▶ [TASK DIRECTIONS]: The answer is to be all of the data below, reproduced exactly.
── INFORMATION PROVIDED ──
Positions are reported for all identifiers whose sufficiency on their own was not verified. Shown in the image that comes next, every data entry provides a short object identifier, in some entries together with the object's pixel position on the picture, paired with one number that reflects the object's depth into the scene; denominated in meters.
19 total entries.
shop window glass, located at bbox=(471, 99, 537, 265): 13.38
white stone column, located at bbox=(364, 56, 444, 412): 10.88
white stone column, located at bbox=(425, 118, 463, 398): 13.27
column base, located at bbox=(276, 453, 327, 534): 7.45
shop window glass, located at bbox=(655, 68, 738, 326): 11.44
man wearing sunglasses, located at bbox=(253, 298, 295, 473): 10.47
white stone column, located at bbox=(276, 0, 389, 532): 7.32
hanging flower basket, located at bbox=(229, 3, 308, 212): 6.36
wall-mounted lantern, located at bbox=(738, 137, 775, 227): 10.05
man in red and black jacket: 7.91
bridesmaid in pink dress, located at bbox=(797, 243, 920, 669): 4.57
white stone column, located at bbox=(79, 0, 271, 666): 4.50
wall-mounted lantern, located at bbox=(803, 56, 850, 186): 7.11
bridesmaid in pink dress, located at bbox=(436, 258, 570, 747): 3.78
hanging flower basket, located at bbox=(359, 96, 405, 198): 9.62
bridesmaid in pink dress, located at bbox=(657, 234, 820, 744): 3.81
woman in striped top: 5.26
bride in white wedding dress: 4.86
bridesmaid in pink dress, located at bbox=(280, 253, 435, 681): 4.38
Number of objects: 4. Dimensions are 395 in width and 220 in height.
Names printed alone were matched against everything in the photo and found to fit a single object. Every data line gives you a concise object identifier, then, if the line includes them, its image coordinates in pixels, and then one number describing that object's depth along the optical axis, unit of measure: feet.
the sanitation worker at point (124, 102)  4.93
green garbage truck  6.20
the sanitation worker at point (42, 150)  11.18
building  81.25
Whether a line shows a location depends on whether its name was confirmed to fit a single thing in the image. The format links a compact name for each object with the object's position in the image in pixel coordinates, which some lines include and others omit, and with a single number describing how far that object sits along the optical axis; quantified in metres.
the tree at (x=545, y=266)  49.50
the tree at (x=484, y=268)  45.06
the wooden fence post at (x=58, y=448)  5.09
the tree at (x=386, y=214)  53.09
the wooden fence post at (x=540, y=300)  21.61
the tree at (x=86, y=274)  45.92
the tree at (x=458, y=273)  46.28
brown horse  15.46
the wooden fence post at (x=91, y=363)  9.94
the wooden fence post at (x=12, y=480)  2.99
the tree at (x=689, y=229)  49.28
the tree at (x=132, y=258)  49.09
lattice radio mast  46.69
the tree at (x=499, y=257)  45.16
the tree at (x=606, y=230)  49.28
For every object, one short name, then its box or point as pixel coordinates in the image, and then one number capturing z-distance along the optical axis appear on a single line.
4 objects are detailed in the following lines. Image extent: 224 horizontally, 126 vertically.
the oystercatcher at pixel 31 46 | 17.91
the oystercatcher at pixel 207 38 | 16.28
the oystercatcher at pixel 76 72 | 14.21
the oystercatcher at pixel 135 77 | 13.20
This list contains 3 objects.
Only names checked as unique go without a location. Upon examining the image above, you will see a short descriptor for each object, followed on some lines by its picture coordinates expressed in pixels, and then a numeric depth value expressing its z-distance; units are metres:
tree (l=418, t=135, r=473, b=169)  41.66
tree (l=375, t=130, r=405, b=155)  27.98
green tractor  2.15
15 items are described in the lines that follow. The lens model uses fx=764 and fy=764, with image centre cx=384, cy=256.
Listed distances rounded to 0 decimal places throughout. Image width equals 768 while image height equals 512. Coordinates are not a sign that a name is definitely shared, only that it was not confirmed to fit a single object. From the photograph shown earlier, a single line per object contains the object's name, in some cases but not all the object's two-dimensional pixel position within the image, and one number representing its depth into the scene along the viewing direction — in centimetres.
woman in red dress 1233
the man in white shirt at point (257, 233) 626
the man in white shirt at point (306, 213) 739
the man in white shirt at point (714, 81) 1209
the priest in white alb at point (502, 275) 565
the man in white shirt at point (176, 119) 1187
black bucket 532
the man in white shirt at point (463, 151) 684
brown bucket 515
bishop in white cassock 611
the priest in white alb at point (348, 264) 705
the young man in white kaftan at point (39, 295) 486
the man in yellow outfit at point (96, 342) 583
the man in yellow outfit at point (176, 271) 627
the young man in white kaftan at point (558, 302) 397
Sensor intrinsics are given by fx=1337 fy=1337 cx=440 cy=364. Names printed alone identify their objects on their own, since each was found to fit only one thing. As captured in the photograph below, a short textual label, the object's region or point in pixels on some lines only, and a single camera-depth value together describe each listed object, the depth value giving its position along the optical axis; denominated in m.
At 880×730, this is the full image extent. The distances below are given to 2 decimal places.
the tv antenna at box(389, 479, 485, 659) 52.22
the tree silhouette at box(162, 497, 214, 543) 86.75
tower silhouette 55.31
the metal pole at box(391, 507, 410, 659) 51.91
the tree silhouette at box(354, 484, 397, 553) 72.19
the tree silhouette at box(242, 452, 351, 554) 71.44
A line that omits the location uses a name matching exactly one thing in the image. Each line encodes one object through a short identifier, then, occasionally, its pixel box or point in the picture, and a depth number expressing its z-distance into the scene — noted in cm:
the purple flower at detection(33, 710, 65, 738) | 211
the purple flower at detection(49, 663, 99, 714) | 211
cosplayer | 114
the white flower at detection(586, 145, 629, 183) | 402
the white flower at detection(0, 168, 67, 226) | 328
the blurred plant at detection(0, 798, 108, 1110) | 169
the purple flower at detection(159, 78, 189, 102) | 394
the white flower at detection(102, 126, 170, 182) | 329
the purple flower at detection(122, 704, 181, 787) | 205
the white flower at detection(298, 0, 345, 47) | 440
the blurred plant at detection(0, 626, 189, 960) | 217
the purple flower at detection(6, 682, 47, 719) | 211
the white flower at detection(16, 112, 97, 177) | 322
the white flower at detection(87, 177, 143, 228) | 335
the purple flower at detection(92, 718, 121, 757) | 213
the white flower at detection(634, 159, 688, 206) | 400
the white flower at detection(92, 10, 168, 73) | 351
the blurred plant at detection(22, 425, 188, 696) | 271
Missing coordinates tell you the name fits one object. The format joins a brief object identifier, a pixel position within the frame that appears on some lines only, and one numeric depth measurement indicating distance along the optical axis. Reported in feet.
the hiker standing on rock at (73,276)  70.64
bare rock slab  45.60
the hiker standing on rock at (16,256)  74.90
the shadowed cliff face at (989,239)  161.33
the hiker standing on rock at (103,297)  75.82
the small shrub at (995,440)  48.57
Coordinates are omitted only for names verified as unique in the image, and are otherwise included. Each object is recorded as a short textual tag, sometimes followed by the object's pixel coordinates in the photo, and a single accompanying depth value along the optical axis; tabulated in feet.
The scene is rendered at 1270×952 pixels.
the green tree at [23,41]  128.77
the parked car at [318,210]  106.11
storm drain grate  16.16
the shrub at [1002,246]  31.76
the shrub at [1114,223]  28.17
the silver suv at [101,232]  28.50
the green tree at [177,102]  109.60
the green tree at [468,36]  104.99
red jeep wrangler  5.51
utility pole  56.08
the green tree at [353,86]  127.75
───
▶ [SOLUTION TO THIS PROBLEM]:
Positions are reported for all identifiers whose sufficiency on their own was not verified. Shown in the image that comes next, every data entry provides a short object identifier, in some entries together with the object's pixel position on the picture, paired with one number that reflects the object's depth into the scene; denominated in meters.
19 total entries.
shop window glass, located at bbox=(471, 99, 537, 265): 13.38
white stone column, located at bbox=(364, 56, 444, 412): 10.88
white stone column, located at bbox=(425, 118, 463, 398): 13.27
column base, located at bbox=(276, 453, 327, 534): 7.45
shop window glass, located at bbox=(655, 68, 738, 326): 11.44
man wearing sunglasses, located at bbox=(253, 298, 295, 473): 10.47
white stone column, located at bbox=(276, 0, 389, 532): 7.32
hanging flower basket, located at bbox=(229, 3, 308, 212): 6.36
wall-mounted lantern, located at bbox=(738, 137, 775, 227): 10.05
man in red and black jacket: 7.91
bridesmaid in pink dress, located at bbox=(797, 243, 920, 669): 4.57
white stone column, located at bbox=(79, 0, 271, 666): 4.50
wall-mounted lantern, located at bbox=(803, 56, 850, 186): 7.11
bridesmaid in pink dress, located at bbox=(436, 258, 570, 747): 3.78
hanging flower basket, located at bbox=(359, 96, 405, 198): 9.62
bridesmaid in pink dress, located at bbox=(657, 234, 820, 744): 3.81
woman in striped top: 5.26
bride in white wedding dress: 4.86
bridesmaid in pink dress, located at bbox=(280, 253, 435, 681): 4.38
Number of objects: 4. Dimensions are 395 in width and 220 in height.
Names printed alone were matched against everything in the photo and found to fit a single object. Every data line gives you a concise object identifier, then, if the line includes them, its image coordinates in pixels, and then one number describing that object's depth along the optical axis, unit of measure: feet.
the sanitation worker at point (124, 102)  4.93
green garbage truck  6.20
the sanitation worker at point (42, 150)  11.18
building  81.25
Whether a line shows a location depends on whether its name was confirmed to fit a single thing in the image. The format links a compact name for each object with the object's position in the image in pixel coordinates, which some lines include and others omit, and with a single number describing how far that object sits along the optical axis; quantified in metres.
the tree at (x=545, y=266)  49.50
the tree at (x=484, y=268)  45.06
the wooden fence post at (x=58, y=448)  5.09
the tree at (x=386, y=214)  53.09
the wooden fence post at (x=540, y=300)  21.61
the tree at (x=86, y=274)  45.92
the tree at (x=458, y=273)  46.28
brown horse  15.46
the wooden fence post at (x=91, y=363)  9.94
the wooden fence post at (x=12, y=480)  2.99
the tree at (x=689, y=229)  49.28
the tree at (x=132, y=258)  49.09
lattice radio mast  46.69
the tree at (x=499, y=257)  45.16
the tree at (x=606, y=230)  49.28
For every object, one short name, then its box or point as pixel coordinates in the image, and then one number capturing z-distance along the optical axis appear on a single line.
4 objects are detailed in the following lines. Image extent: 224 horizontally, 126 vertically.
the oystercatcher at pixel 31 46 | 17.91
the oystercatcher at pixel 207 38 | 16.28
the oystercatcher at pixel 76 72 | 14.21
the oystercatcher at pixel 135 77 | 13.20
This list contains 3 objects.
Only names checked as unique go without a location. Upon examining the image above, you will see a short descriptor for each object, followed on some lines by its picture coordinates expressed in pixels, and then a numeric depth value expressing its z-distance; units are metres:
tree (l=418, t=135, r=473, b=169)  41.66
tree (l=375, t=130, r=405, b=155)  27.98
green tractor  2.15
15 items are described in the lines that follow. The lens model uses fx=764 and fy=764, with image centre cx=384, cy=256.
Listed distances rounded to 0 decimal places throughout. Image width equals 768 while image height equals 512. Coordinates are not a sign that a name is definitely shared, only that it was not confirmed to fit a single object. From the photograph shown earlier, a single line per object contains the object's name, in some cases but not all the object's two-dimensional pixel position within the image, and one number representing its depth into the scene along the viewing direction — in centimetres.
woman in red dress 1233
the man in white shirt at point (257, 233) 626
the man in white shirt at point (306, 213) 739
the man in white shirt at point (714, 81) 1209
the priest in white alb at point (502, 275) 565
the man in white shirt at point (176, 119) 1187
black bucket 532
the man in white shirt at point (463, 151) 684
brown bucket 515
bishop in white cassock 611
the priest in white alb at point (348, 264) 705
the young man in white kaftan at point (39, 295) 486
the man in yellow outfit at point (96, 342) 583
the man in yellow outfit at point (176, 271) 627
the young man in white kaftan at point (558, 302) 397
Sensor intrinsics are given by fx=1337 fy=1337 cx=440 cy=364. Names printed alone identify their objects on their own, since each was found to fit only one thing. As captured in the photograph below, a short textual label, the object's region or point in pixels on some lines only, and a single camera-depth value together describe each listed object, the depth value giving its position along the optical axis; denominated in m.
At 880×730, this is the full image extent. The distances below are given to 2 decimal places.
the tv antenna at box(389, 479, 485, 659) 52.22
the tree silhouette at box(162, 497, 214, 543) 86.75
tower silhouette 55.31
the metal pole at box(391, 507, 410, 659) 51.91
the tree silhouette at box(354, 484, 397, 553) 72.19
the tree silhouette at box(242, 452, 351, 554) 71.44
A line that omits the location uses a name matching exactly one thing in the image. Each line encodes one object through a short identifier, then, occasionally, its pixel box or point in the picture, and a depth number expressing its z-distance into the scene — noted in cm:
the purple flower at detection(33, 710, 65, 738) | 211
the purple flower at detection(49, 663, 99, 714) | 211
cosplayer | 114
the white flower at detection(586, 145, 629, 183) | 402
the white flower at detection(0, 168, 67, 226) | 328
the blurred plant at detection(0, 798, 108, 1110) | 169
the purple flower at detection(159, 78, 189, 102) | 394
the white flower at detection(102, 126, 170, 182) | 329
the purple flower at detection(122, 704, 181, 787) | 205
the white flower at detection(298, 0, 345, 47) | 440
the blurred plant at detection(0, 626, 189, 960) | 217
the purple flower at detection(6, 682, 47, 719) | 211
the white flower at detection(16, 112, 97, 177) | 322
the white flower at detection(87, 177, 143, 228) | 335
the purple flower at detection(92, 718, 121, 757) | 213
the white flower at detection(634, 159, 688, 206) | 400
the white flower at detection(92, 10, 168, 73) | 351
the blurred plant at detection(22, 425, 188, 696) | 271
Missing coordinates tell you the name fits one object. The format joins a brief object identifier, a pixel position within the frame that appears on some lines only, and one numeric depth measurement indicating distance along the optical axis. Reported in feet.
the hiker standing on rock at (73,276)  70.64
bare rock slab  45.60
the hiker standing on rock at (16,256)  74.90
the shadowed cliff face at (989,239)  161.33
the hiker standing on rock at (103,297)  75.82
the small shrub at (995,440)  48.57
Coordinates are omitted only for names verified as unique in the image, and are otherwise included. Each object is recorded as a short textual tag, sometimes followed by the object's pixel coordinates in the photo, and a single accompanying depth value along the optical axis; tabulated in feet.
The scene is rendered at 1270×952 pixels.
the green tree at [23,41]  128.77
the parked car at [318,210]  106.11
storm drain grate  16.16
the shrub at [1002,246]  31.76
the shrub at [1114,223]  28.17
the silver suv at [101,232]  28.50
the green tree at [177,102]  109.60
the green tree at [468,36]  104.99
red jeep wrangler  5.51
utility pole  56.08
the green tree at [353,86]  127.75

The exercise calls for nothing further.